The government of Nova Scotia is reminding lobster fishers in the southwest region of the province to stay safe as the start of their season is officially underway. The kickoff was Tuesday, Nov. 29, commonly known as Dumping Day.
"We know fishing is dangerous work," said Minister of Labour and Advanced Education Kelly Regan. "Here in Nova Scotia, fishermen have been working to improve safety in their industry over the last few years. I urge them to keep safety top of mind.”
For the communities of southwestern Nova Scotia, Dumping Day is one of the most nerve-racking and exciting days of the year.
Captains and their crew head out to sea before daylight with boats piled high with lobster traps. These heavy traps can be an issue in choppy waters. Fishers are urged to monitor the weather before heading out to sea, regularly examine safety gear, wear their personal flotation devices and be prepared in the event of an emergency.

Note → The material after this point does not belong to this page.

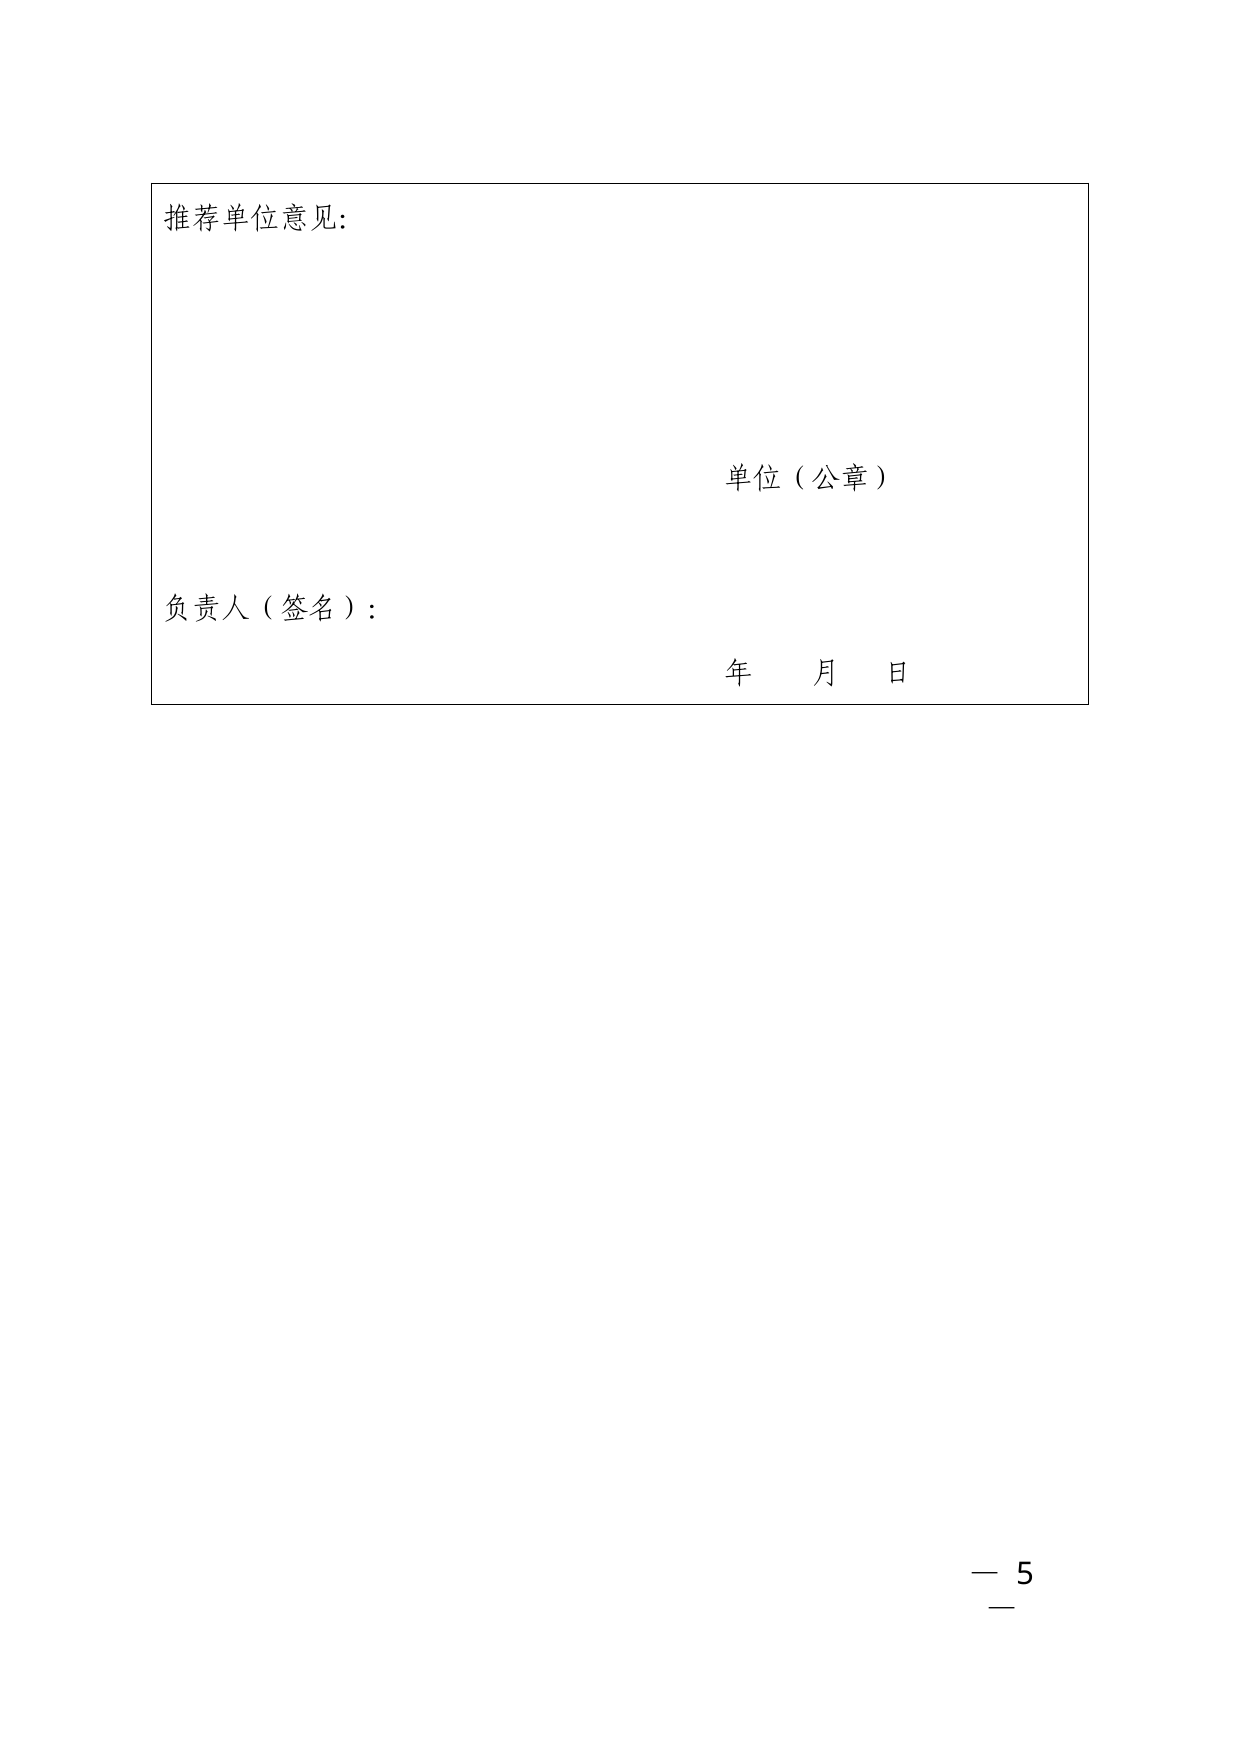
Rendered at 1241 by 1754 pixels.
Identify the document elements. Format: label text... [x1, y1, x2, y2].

This year, the season was supposed to open on Nov. 28, but was delayed due to a poor weather forecast.
"Fishing is woven into the fabric of Nova Scotia, and its future is built on safety," said Amanda Dedrick, health and safety co-ordinator of the Fisheries Safety Association of Nova Scotia. "As we enhance safety through prevention programs, education, advocacy, communication and awareness, Nova Scotia's fishing industry will become a world leader in safe-operating practices."